Exercise instructions
In the listing below, find each line that holds "proses" and list it.

Material for the task
──────────

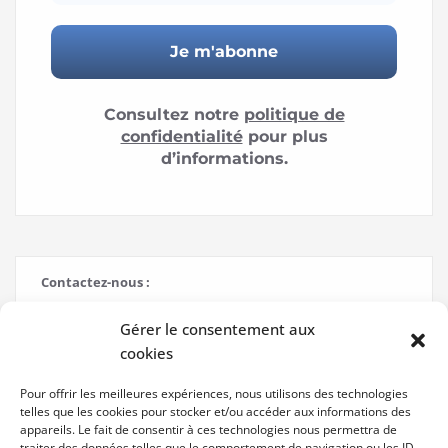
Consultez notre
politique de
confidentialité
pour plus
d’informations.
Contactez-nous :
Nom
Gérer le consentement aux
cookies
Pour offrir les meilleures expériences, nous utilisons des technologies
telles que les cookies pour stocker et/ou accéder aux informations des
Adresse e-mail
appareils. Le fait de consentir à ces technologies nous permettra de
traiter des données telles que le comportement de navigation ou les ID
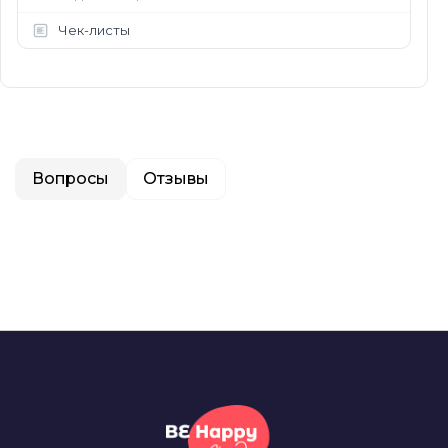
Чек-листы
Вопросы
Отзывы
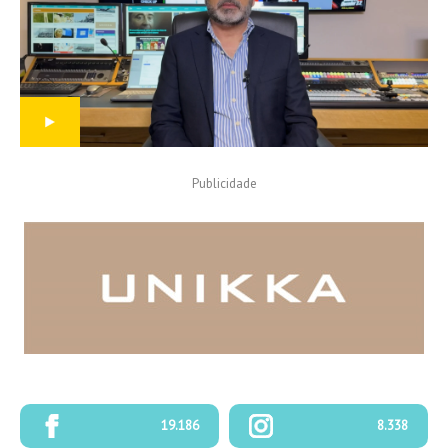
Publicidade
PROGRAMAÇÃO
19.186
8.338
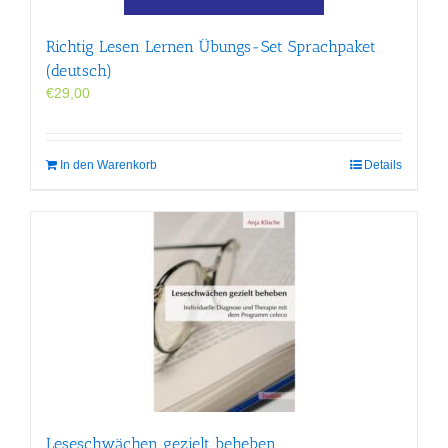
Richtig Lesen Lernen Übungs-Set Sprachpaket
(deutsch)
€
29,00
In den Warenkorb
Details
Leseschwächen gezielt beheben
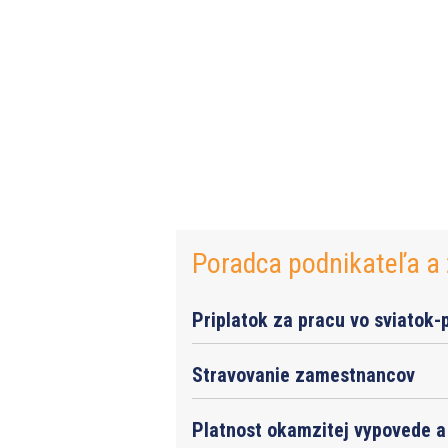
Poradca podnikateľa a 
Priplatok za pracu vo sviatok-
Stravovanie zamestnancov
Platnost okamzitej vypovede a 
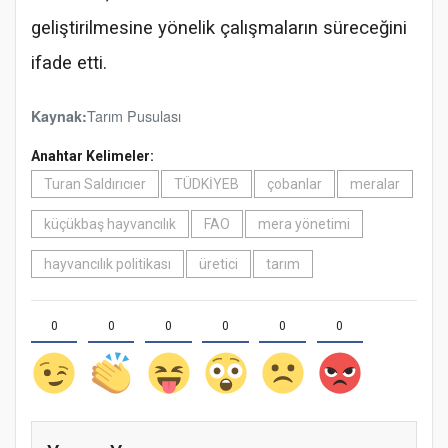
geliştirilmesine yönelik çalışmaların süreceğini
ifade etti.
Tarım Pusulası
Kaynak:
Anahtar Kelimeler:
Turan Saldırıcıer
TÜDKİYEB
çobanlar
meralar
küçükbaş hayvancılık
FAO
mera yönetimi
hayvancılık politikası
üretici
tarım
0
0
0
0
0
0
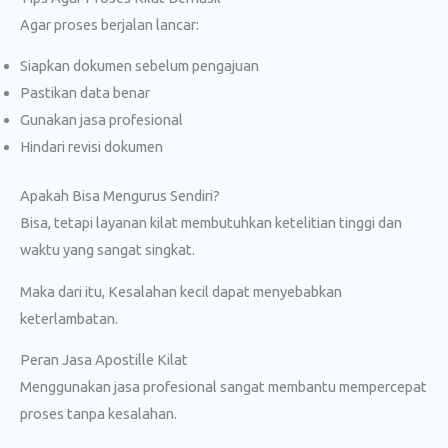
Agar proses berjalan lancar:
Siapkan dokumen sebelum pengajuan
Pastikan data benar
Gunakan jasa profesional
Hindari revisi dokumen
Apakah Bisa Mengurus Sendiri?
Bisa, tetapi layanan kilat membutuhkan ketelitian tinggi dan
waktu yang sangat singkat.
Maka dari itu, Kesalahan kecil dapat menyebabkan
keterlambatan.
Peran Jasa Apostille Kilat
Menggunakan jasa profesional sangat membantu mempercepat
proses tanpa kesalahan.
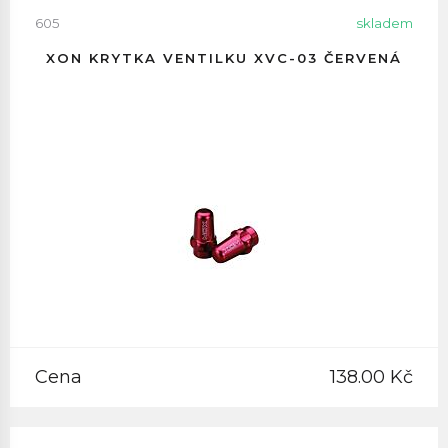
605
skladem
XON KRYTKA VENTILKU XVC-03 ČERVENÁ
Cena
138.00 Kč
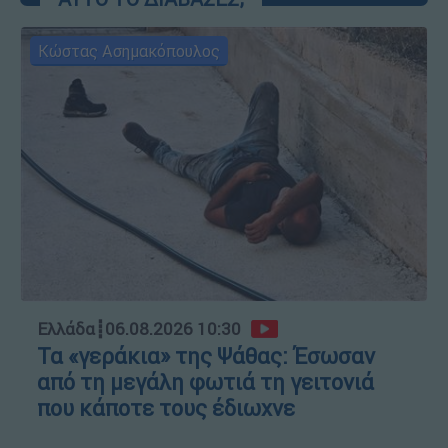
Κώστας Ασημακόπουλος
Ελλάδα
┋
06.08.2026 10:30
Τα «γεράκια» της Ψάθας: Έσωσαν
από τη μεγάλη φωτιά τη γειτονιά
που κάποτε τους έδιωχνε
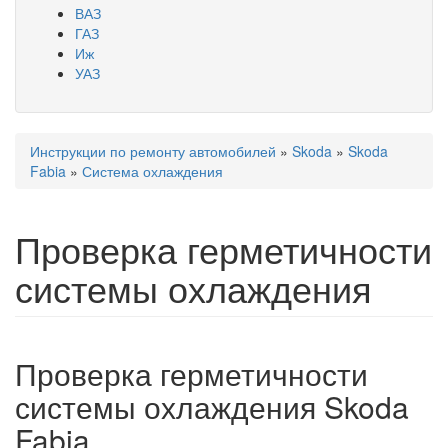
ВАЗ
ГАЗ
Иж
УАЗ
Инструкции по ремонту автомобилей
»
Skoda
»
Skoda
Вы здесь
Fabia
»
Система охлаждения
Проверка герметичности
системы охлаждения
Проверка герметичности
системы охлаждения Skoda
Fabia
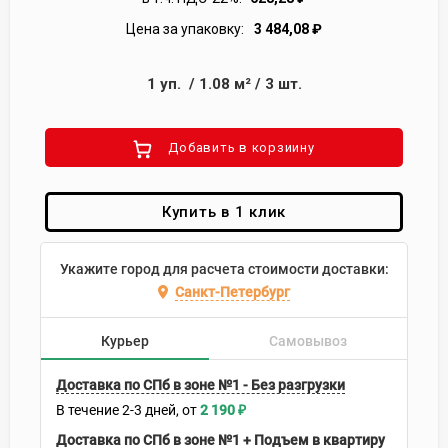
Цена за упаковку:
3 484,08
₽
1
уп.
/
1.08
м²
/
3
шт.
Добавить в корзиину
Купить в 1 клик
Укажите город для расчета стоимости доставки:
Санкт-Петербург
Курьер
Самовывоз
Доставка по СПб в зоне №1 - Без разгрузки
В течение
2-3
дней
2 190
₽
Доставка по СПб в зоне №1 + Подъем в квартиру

──────────

Reply
Agar proses berjalan lancar:
proses tanpa kesalahan.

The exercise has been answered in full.